[WORK INSTRUCTIONS] Your response should contain every record below, copied exactly.

(Data items)
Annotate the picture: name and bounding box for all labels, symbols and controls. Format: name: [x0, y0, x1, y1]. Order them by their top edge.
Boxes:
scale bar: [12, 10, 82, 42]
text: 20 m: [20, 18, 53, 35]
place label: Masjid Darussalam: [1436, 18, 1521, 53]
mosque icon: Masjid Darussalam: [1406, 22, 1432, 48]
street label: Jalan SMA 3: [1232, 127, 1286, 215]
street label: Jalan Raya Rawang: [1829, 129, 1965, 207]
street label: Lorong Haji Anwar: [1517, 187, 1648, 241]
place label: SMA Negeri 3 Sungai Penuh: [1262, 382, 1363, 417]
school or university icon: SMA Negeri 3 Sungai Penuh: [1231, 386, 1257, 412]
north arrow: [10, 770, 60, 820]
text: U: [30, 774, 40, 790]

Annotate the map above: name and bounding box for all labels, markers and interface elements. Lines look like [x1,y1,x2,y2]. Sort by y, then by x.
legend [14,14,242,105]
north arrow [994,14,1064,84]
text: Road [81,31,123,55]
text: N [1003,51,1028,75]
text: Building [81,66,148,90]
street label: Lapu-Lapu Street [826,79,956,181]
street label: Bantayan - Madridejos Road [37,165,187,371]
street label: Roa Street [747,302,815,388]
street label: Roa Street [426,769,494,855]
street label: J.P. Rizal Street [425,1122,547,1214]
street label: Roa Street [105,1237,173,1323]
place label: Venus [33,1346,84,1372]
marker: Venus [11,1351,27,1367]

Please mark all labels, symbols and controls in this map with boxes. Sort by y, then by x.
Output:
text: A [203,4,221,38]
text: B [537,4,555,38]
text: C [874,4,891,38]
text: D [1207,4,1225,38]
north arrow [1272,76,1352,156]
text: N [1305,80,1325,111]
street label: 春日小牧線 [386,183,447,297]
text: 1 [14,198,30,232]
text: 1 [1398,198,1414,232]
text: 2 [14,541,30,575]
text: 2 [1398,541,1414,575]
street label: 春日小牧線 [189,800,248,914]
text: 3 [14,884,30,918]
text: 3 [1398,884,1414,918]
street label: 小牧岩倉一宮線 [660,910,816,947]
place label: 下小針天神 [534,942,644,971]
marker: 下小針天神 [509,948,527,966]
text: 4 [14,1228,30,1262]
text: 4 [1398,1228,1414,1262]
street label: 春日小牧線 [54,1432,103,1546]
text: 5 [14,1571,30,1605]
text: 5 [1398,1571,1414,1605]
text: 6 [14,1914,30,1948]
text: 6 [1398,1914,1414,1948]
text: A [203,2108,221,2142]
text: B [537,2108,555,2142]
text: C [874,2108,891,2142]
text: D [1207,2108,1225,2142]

[EXERCISE OUTPUT]
Annotate the picture: name and bounding box for all labels, symbols and controls. Format: name: [x0, y0, x1, y1]. Order them by their top edge.
Boxes:
scale bar: [12, 10, 82, 42]
text: 20 m: [20, 18, 53, 35]
place label: Masjid Darussalam: [1436, 18, 1521, 53]
mosque icon: Masjid Darussalam: [1406, 22, 1432, 48]
street label: Jalan SMA 3: [1232, 127, 1286, 215]
street label: Jalan Raya Rawang: [1829, 129, 1965, 207]
street label: Lorong Haji Anwar: [1517, 187, 1648, 241]
place label: SMA Negeri 3 Sungai Penuh: [1262, 382, 1363, 417]
school or university icon: SMA Negeri 3 Sungai Penuh: [1231, 386, 1257, 412]
north arrow: [10, 770, 60, 820]
text: U: [30, 774, 40, 790]

Annotate the map above: name and bounding box for all labels, markers and interface elements. Lines look like [x1,y1,x2,y2]. Sort by y, then by x.
legend [14,14,242,105]
north arrow [994,14,1064,84]
text: Road [81,31,123,55]
text: N [1003,51,1028,75]
text: Building [81,66,148,90]
street label: Lapu-Lapu Street [826,79,956,181]
street label: Bantayan - Madridejos Road [37,165,187,371]
street label: Roa Street [747,302,815,388]
street label: Roa Street [426,769,494,855]
street label: J.P. Rizal Street [425,1122,547,1214]
street label: Roa Street [105,1237,173,1323]
place label: Venus [33,1346,84,1372]
marker: Venus [11,1351,27,1367]

Please mark all labels, symbols and controls in this map with boxes. Sort by y, then by x.
Output:
text: A [203,4,221,38]
text: B [537,4,555,38]
text: C [874,4,891,38]
text: D [1207,4,1225,38]
north arrow [1272,76,1352,156]
text: N [1305,80,1325,111]
street label: 春日小牧線 [386,183,447,297]
text: 1 [14,198,30,232]
text: 1 [1398,198,1414,232]
text: 2 [14,541,30,575]
text: 2 [1398,541,1414,575]
street label: 春日小牧線 [189,800,248,914]
text: 3 [14,884,30,918]
text: 3 [1398,884,1414,918]
street label: 小牧岩倉一宮線 [660,910,816,947]
place label: 下小針天神 [534,942,644,971]
marker: 下小針天神 [509,948,527,966]
text: 4 [14,1228,30,1262]
text: 4 [1398,1228,1414,1262]
street label: 春日小牧線 [54,1432,103,1546]
text: 5 [14,1571,30,1605]
text: 5 [1398,1571,1414,1605]
text: 6 [14,1914,30,1948]
text: 6 [1398,1914,1414,1948]
text: A [203,2108,221,2142]
text: B [537,2108,555,2142]
text: C [874,2108,891,2142]
text: D [1207,2108,1225,2142]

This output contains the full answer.